First of all, as I mentioned previously, it simply does the same check as in the initial version, 1.0 (that was simple to understand). Then comes the extra step, which goes like this:

1. it takes the name of the application and calculates it's SHA1 hash;
2. it takes that hash and converts it from base 16 to base 10 (I'm not sure if I'm explaining this operation correctly, English is not my native tongue, but I can give an example if needed);
3. it stores the remainder (let's call it R1) of the division between the result from the previous step and a number (constant integer), let's call it X;
4. it takes the entered serial number and calculates it's SHA1 hash;
5. it takes that hash and converts it from base 16 to base 10;
6. it stores the remainder (let's call it R2) of the division between the result from the previous step and X (the constant);
7. it checks if the two remainders, R1 and R2, are equal;
8. if R1 = R2, then the serial number is considered valid.

To generate valid serials for the new version of the application, I create random serials which are valid for the initial version and do the calculations mentioned in the list above again and again, until I get a serial that works.

Basically, I now cannot constantly create valid serials for the updated application like I did before. I have to create many serials and do the calculations on them until I find ones that are valid.

6. NOW ask your question....

Is my method of generating valid serials for the new version of the application the most efficient one? Or is there a correlation between the SHA1 hashes, the conversion from base 16 to base 10 and the remainders, which I'm not seeing? Does the developer generate valid serials in the same way, or does him/her have a different method, which constantly yields valid serial numbers?

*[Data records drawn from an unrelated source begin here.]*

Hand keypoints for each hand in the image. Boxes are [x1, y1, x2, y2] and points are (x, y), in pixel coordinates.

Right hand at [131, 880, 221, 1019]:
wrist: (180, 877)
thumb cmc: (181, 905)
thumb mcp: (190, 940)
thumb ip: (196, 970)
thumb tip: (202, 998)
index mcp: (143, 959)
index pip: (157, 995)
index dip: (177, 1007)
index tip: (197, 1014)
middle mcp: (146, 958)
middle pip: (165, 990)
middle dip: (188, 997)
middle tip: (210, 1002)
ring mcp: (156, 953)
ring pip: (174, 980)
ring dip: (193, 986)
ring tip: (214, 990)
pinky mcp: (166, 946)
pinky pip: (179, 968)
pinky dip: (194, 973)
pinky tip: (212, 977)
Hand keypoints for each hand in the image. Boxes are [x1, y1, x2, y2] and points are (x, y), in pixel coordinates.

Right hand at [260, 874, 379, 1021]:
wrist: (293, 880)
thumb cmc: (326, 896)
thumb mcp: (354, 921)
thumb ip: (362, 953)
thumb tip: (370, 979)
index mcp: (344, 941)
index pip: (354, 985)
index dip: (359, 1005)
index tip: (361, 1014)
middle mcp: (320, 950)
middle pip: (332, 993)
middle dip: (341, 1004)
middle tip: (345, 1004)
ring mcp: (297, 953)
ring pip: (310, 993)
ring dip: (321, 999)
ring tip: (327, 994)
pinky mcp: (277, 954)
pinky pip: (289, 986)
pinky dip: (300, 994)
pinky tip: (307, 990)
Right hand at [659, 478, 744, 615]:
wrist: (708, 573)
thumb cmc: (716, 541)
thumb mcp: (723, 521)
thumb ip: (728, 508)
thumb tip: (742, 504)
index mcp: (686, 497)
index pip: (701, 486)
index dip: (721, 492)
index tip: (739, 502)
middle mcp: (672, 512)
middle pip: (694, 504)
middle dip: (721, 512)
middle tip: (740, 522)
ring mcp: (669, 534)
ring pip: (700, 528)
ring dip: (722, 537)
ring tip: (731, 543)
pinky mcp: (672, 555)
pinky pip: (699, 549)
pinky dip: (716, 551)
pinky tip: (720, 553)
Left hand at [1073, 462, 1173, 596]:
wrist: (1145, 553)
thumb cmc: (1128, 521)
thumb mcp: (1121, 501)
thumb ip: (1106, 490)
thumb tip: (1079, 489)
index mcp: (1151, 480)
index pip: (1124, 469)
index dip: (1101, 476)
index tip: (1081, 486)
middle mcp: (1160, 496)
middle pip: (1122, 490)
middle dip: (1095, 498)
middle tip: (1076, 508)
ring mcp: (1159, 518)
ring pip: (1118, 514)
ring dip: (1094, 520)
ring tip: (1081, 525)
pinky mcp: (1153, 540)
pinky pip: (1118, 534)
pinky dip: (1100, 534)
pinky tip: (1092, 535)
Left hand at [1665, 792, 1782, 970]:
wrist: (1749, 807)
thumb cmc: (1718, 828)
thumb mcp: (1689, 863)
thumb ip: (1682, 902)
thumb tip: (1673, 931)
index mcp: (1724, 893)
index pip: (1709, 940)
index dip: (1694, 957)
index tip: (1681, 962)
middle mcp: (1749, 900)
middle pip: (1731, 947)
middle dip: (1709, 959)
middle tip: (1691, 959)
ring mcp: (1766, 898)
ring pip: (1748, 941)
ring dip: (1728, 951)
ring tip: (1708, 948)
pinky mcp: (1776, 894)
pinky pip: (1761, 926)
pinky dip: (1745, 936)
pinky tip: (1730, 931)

If needed, I can explain the serial check routine more thoroughly.

Thanks!

0xD1
March 3rd, 2013, 13:55
Brute-force is the correct approach. You can optimize the check for a valid hash, but it mostly comes down to generating hashes as fast as possible by threading and/or offloading to GPU.

disavowed
March 4th, 2013, 09:19
Quote:
[Originally Posted by ratshasa;94347]Does the developer generate valid serials in the same way

Yep.

ratshasa
March 6th, 2013, 04:46
Ok, then I guess I will try to optimize my serial generation and validation algorithms as much as possible. Thanks for the input!